I wanted to write something quick to break the silence. Consider it a placeholder at the end point of a series of events spanning a month and a half, and the start of getting back into what I was wading through previously. I’ll do a sort of rundown of each notable thing thats happened since, though this won’t be very interesting. I almost feel foolish posting this to my actual blog and not on tumblr or something, but considering I’ve only been inactive here, it should be appropriate. Is it counterproductive to be breaking your hiatus with a rant on your hiatus? Oh well. Thats what I’m doing. Here’s your chance to exit if you don’t want to read uninteresting personal nonsense.
I’ve been questioning my integrity as a writer since I let so much get between me and my craft, even though this is totally at my own will. Every previous meddler in this brand of striking on the earth’s surface had some level of higher commitment, jotting things down in worn notebooks when away from their primary tool, rushing to grab a napkin to write something down at a restaurant when something grabs their attention. Whereas I barely even think about it when I’m out of my lonesome space, making me wonder if I’m only aboard this to have an idle placeholder for who I am. “I’m a writer, but the last thing I wrote was two and half months ago” which is always the case.
I guess the closest excusable factor is that I’m part of a generation based on doing a lot in a lot of different sectors by diverse means, and not a lot of people keep up too well, especially the absent-minded ones. Some forget or lose things, some drag behind in the productivity realm.

### Data excerpts

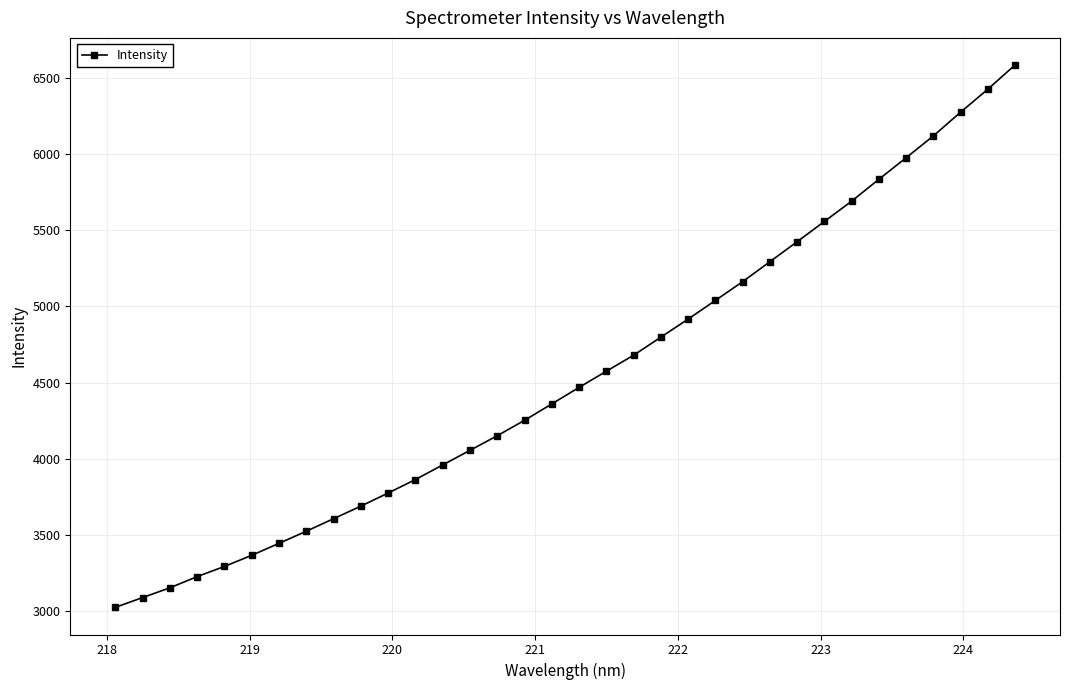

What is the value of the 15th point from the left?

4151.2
* * *
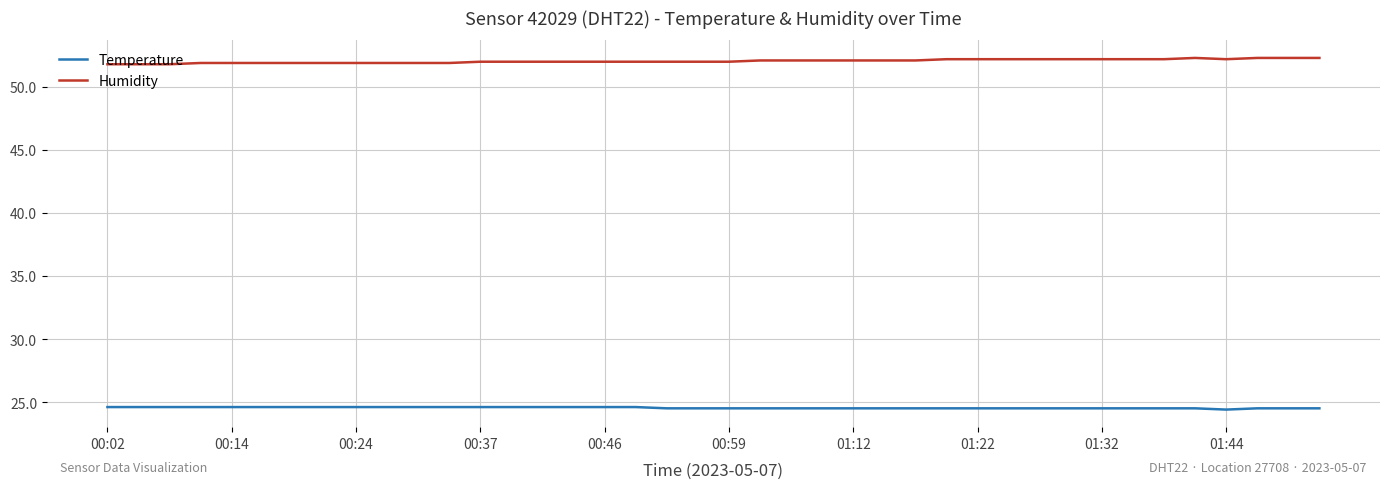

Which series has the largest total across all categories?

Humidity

### Work order 1
In the blog post about breaking a writing hiatus, how long a span of events does the writer say the post caps off?
### Work order 2
Carry the blog post about breaking a writing hiatus forward from its final sentence.

### Task result 1
A month and a half.

### Task result 2
This, and I’m ashamed to admit that it takes me significantly longer than others to complete anything. Something that could take a columnist for a paper of any status about an hour or two takes me two weeks to a month. This is of several reasons. Firstly, I sometimes spend a whole day re-reading and re-writing paragraphs because I’m highly self-critical of my structuring, phrasing and use of devices and literary figures, as if any mistake would swell and corrupt the whole work and make me a dupe to the grand total of two readers. Correspondingly, I can’t exactly produce poetic, eloquent sentences in a moment’s notice like many honored authors can. I can make it appear so if I invest a month’s time in it, or get lucky enough to have a burst of creativity and a free flowing mind, but the whole work you see before you commonly takes a ridiculously prolonged period of time. Even this took a few days, even though its “short.” And thirdly, I’m too easily swayed that I can put off work for a day to play a video game or spend time researching a different matter with a subconscious knowledge that I wouldn’t produce anything worth leaving in anyway. This is greatly problematic when this becomes my default mood for a whole month, requiring another month to get back at it.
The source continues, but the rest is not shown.